The image features are sampled from ImageNet, while a video dataset is used for flow estimation. It is also possible to use frames from video as images for content learning.
This work shows that the JEPA framework is generalizable. There are a lot of ways that we could design a world model and it could include many possible objectives.
What’s Next?
The current research in JEPA represents a significant step towards Yann LeCun’s vision of building a world model capable of human-level AI. While the present focus is on creating effective representation learning models for visual data, the ultimate goal is far more ambitious. The holy grail of this research is a V-JEPA model that can predict across extended time horizons, potentially through a Hierarchical JEPA architecture capable of processing complex, lengthy videos like 10-minute YouTube clips.
To realize this vision, several crucial advancements are necessary. Firstly, we need to embrace true multimodality, incorporating audio and other modalities that are often overlooked in current video models. Scaling up V-JEPA is also essential, requiring larger video datasets and more sophisticated model architectures that can handle higher resolutions. Additionally, the development of more challenging benchmarks for video understanding is critical, as current standards fall short of the complexity seen in image or language modeling tasks.

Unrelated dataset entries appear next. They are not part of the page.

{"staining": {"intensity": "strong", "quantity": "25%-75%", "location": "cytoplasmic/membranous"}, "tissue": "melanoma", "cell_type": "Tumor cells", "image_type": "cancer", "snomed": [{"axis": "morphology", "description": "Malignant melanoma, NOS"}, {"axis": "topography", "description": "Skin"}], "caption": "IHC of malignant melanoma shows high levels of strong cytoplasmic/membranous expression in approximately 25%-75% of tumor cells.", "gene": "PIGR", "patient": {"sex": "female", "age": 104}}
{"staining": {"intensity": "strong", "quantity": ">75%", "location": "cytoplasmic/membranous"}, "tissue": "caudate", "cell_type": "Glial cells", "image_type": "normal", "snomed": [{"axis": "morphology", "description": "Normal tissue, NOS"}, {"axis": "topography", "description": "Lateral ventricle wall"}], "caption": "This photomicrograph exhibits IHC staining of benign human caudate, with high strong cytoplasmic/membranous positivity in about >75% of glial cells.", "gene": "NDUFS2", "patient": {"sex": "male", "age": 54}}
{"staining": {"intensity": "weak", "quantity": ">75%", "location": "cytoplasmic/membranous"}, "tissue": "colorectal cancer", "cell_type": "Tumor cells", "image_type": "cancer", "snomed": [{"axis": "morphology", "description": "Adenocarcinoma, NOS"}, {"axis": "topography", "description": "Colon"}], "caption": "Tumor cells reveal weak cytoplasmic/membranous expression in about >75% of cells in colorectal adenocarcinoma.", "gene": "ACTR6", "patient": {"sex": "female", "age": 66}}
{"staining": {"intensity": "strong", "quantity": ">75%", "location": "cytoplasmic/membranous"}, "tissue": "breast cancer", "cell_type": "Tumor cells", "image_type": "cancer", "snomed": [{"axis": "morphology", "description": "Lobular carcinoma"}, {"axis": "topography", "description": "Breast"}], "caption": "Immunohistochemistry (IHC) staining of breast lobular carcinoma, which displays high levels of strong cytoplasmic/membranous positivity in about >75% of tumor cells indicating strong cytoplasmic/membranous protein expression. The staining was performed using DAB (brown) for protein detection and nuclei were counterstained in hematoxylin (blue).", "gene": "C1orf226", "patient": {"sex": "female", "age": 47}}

Future iterations of V-JEPA must evolve beyond spatial masking to make predictions across various time horizons. This capability to forecast future representations based on present information is fundamental to understanding the temporal dynamics of video content. Achieving this may necessitate a hierarchical JEPA structure, where different levels handle predictions at various time scales and abstraction levels. Maybe the next JEPA paper will introduce a hierarchal video JEPA (HV-JEPA).